Aim of the task. Some lines in the material below hold the word "hand". Copy all of them.

Exercise materials.
--- START ---

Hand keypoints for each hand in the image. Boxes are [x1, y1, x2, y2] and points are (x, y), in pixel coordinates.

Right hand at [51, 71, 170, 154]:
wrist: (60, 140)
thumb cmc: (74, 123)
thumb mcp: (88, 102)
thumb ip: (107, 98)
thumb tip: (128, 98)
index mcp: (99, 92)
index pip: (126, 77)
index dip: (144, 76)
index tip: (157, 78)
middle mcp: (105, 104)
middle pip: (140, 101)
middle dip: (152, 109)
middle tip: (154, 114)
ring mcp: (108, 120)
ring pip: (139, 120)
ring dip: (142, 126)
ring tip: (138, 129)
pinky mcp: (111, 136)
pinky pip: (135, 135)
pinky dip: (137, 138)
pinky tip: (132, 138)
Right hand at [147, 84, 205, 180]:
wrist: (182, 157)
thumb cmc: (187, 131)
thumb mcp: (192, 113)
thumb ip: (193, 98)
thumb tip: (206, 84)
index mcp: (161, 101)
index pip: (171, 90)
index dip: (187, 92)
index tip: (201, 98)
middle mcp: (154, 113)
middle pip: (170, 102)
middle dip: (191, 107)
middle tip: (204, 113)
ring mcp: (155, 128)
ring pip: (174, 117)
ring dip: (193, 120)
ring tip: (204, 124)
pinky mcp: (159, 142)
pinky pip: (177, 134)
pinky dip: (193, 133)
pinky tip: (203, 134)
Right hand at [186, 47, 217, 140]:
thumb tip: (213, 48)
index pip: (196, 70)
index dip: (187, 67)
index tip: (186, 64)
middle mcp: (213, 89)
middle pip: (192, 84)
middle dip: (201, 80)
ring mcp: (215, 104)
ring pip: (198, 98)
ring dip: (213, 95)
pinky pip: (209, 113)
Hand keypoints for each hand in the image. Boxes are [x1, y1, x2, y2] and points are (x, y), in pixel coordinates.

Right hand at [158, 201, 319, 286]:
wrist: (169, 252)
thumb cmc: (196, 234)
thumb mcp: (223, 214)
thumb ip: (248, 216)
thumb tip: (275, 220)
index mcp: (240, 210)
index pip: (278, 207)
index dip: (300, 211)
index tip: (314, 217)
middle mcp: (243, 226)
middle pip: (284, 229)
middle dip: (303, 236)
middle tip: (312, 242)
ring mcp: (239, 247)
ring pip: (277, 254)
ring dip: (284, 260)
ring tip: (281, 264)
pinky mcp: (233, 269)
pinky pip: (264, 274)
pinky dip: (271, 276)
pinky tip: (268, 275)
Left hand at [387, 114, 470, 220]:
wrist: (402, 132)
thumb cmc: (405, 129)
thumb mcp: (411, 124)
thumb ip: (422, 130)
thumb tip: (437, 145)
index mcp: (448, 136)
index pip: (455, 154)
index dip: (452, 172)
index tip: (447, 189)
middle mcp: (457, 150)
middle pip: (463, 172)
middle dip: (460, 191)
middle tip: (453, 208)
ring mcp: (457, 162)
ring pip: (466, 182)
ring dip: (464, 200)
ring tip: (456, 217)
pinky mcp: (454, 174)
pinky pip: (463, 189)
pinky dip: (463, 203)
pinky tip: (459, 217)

--- END ---

Answer for this exercise.
Hand keypoints for each hand in the image. Boxes are [x1, y1, x2, y2] and points are (x, y), in pixel coordinates.
Right hand at [51, 71, 170, 154]:
Right hand at [147, 84, 205, 180]:
Right hand at [186, 47, 217, 140]:
Hand keypoints for each hand in the image. Boxes are [x1, y1, x2, y2] and points are (x, y), in pixel coordinates.
Right hand at [158, 201, 319, 286]:
Left hand at [387, 114, 470, 220]:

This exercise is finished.